When purchasing Roll-off and or Hook-lift containers it will be very helpful if you have basic knowledge and understanding of Steel Gauges, what they are and how they work. When it comes to containers two main structural features to focus on are sheet steel used on the floor & sides of the container and the tubing used for the main and top rails.
I will start with the Wall thickness for Tubing which is typically referred to in decimal form (.250) when being purchased from the mill or service centers. You may see it referred to either in Decimal (.250) or fraction (1/4”) form when being quoted from different Container manufacturers. Wall thickness of tubing is hard to detect but can easily be understood. An easy way to determine the wall thickness of a certain tube would be to look at the radius on any of the four corners of the tube, the rule to use is that the radius is 2 times the wall thickness, so the radius of a ¼” tube should measure ½” on the outside.

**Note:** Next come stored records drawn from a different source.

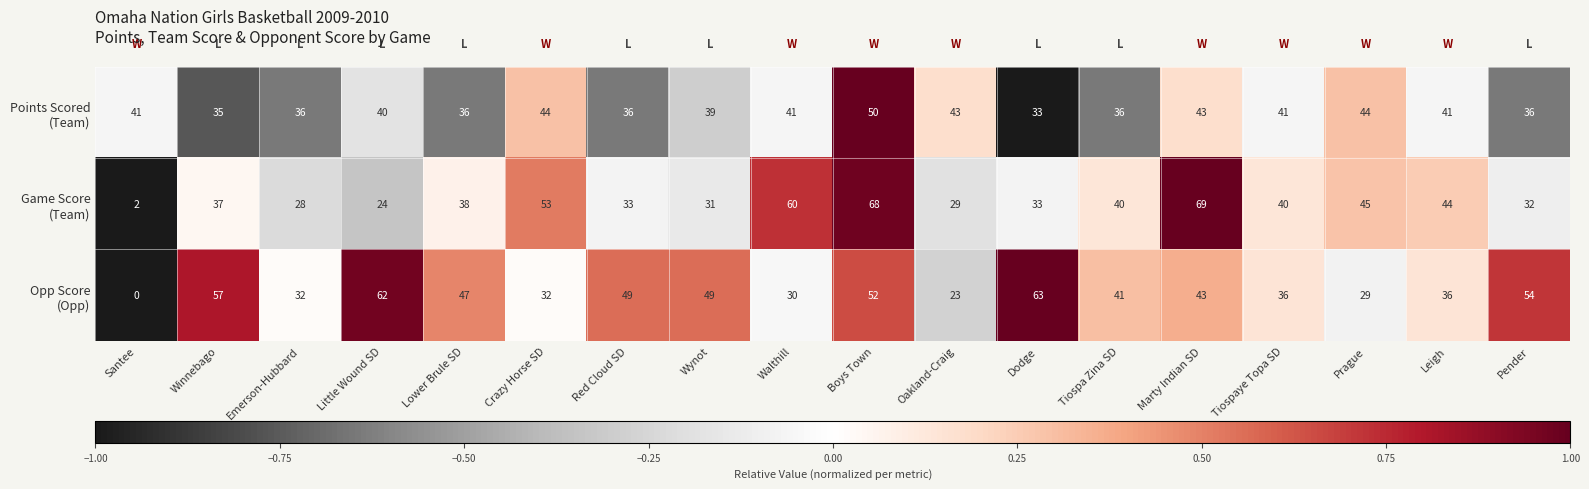

What is the spread (max minus min) of values at Emerson-Hubbard?

8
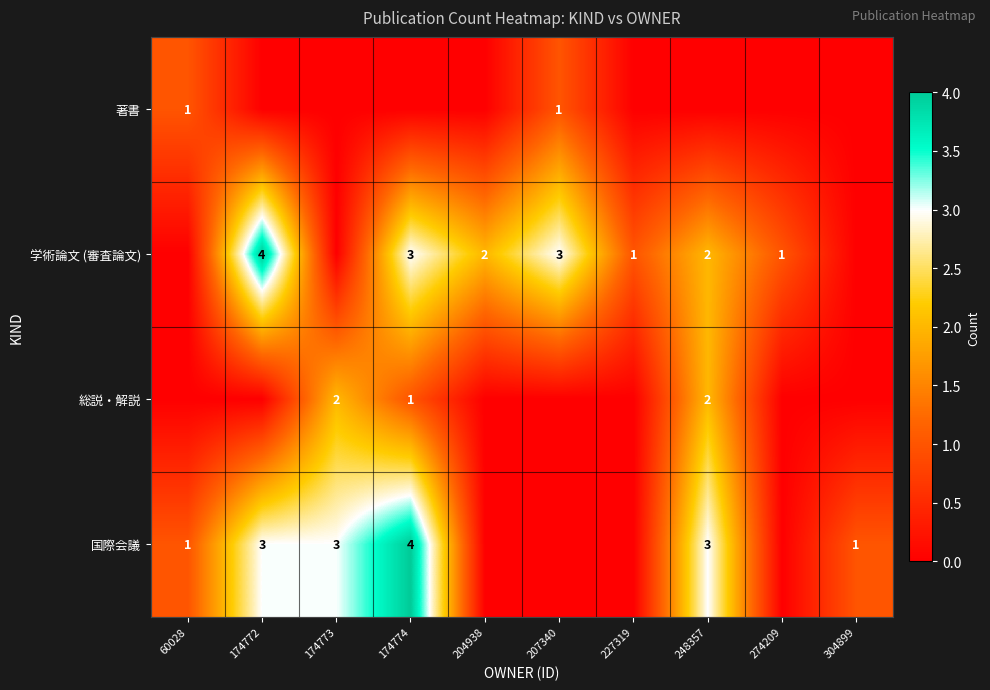

True or false: 学術論文 (審査論文) has a value of 3 at 174774.

True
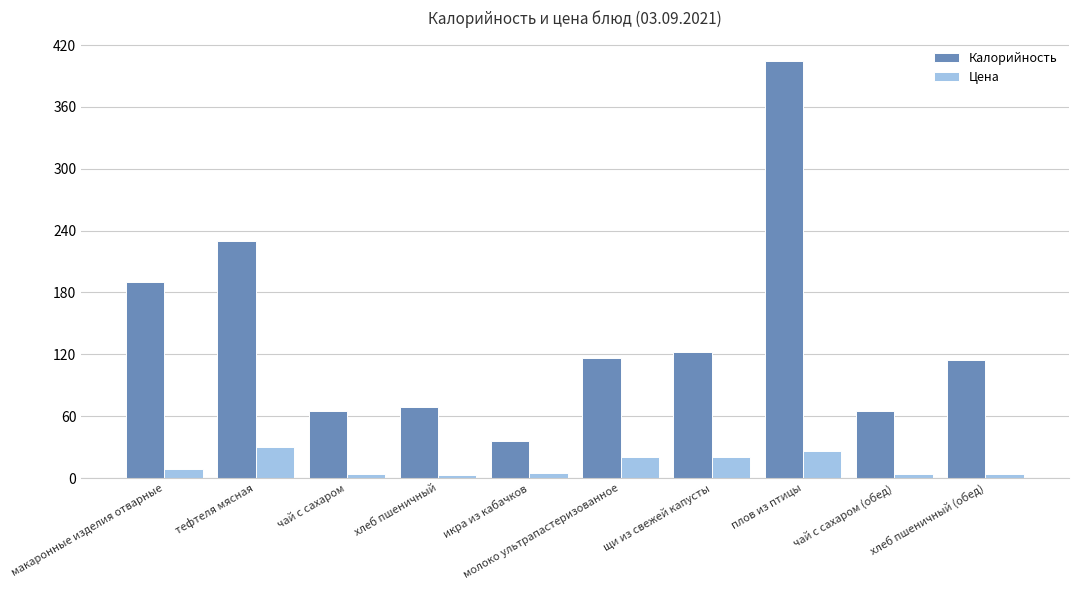

At which label does Калорийность first exceed 116?

макаронные изделия отварные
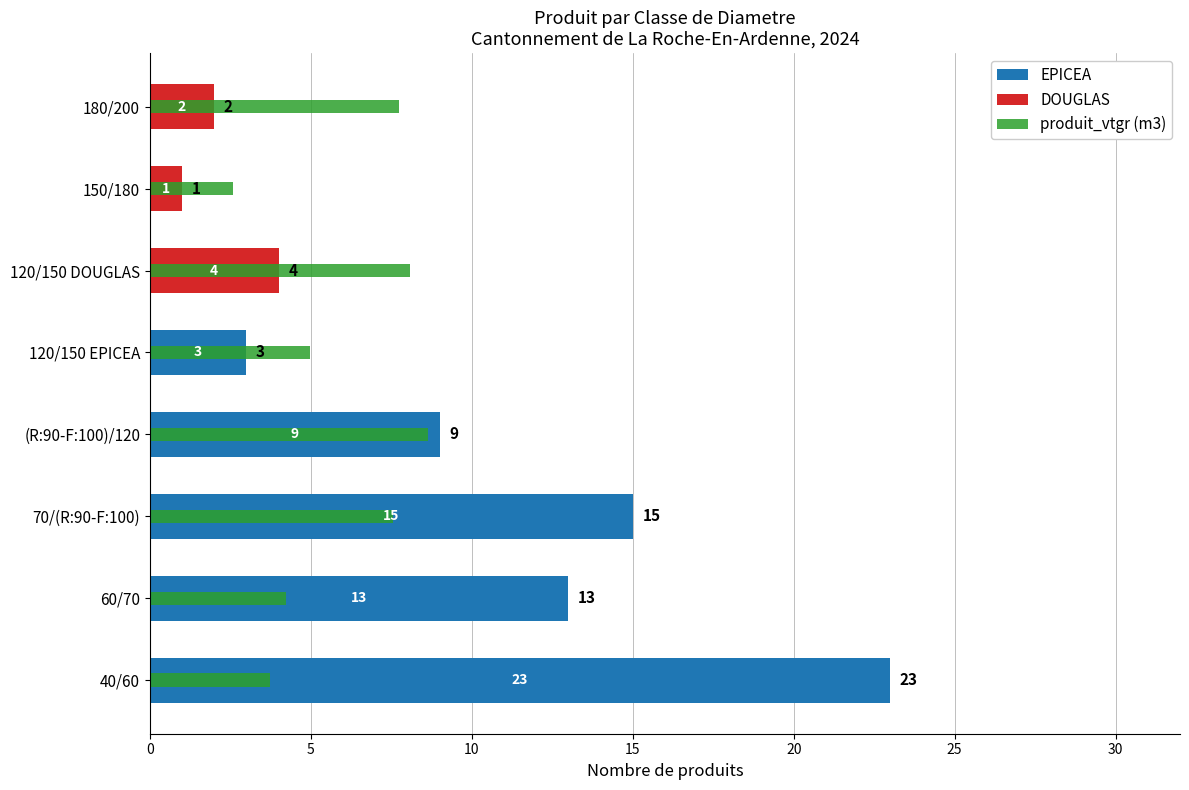

Are the bars grouped side by side (vs. stacked)?

Yes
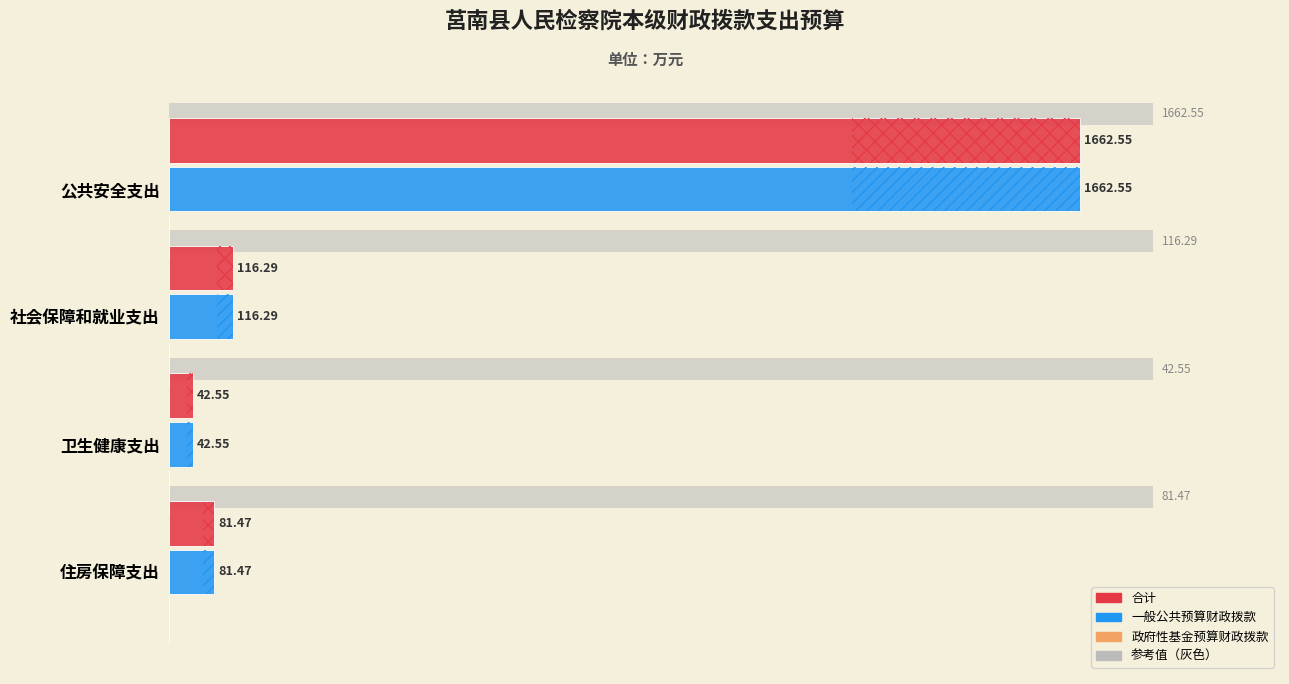

The 合计 series shows 58.3 at 卫生健康支出. True or false?

False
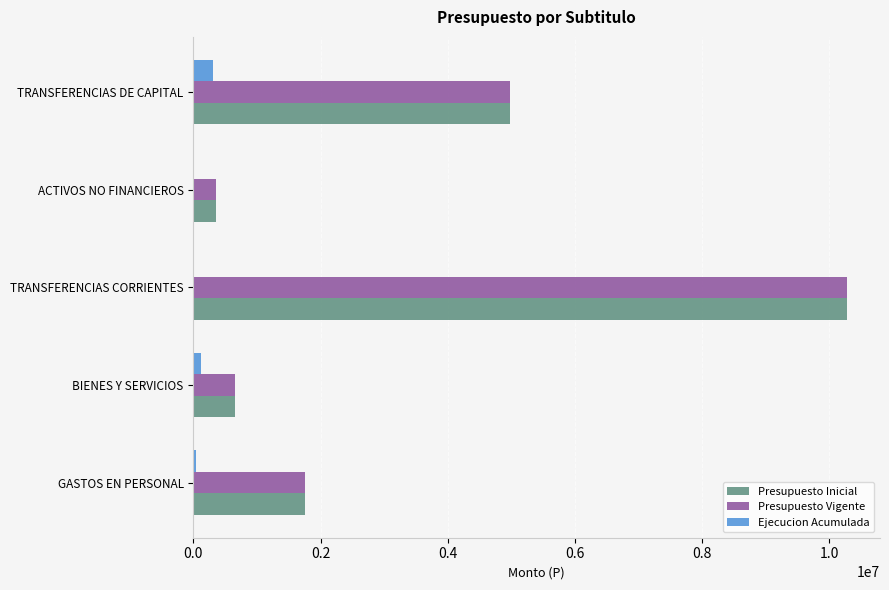

Read the Presupuesto Vigente value at TRANSFERENCIAS CORRIENTES.

10285174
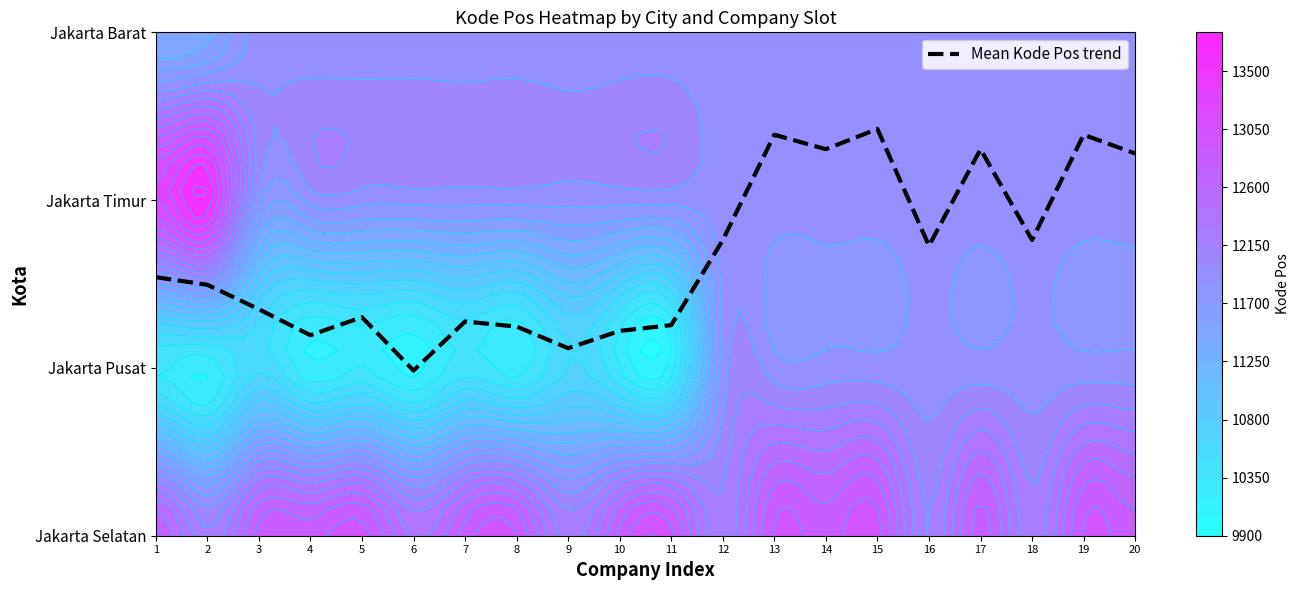

Which category has the lowest value across all series?

6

Sheet steel is referred in gauges, which can be a little more complex to understand for someone that is not familiar with how it is measured. With sheet steel there is a range or tolerance that allows the steel of different thickness to still be consider the same gauge.
The larger the gauge number the thinner the steel.
Example of the most common gauges used in container manufacturing
12 gauge steel range in decimal form is .0972 - .1120 or the Gauge Decimal of .1046
10 gauge steel range in decimal form is .1271 - .1419 or the Gauge Decimal of .1345
7 gauge steel range in decimal form is .1719 - .1868 or the Gauge Decimal of .1793
The following chart should help explain the basic of steel thickness of sheet steel and tubing wall thicknesses.
Once the material thickness exceeds 7 ga. generally in the container business it is then referred to in the fraction form.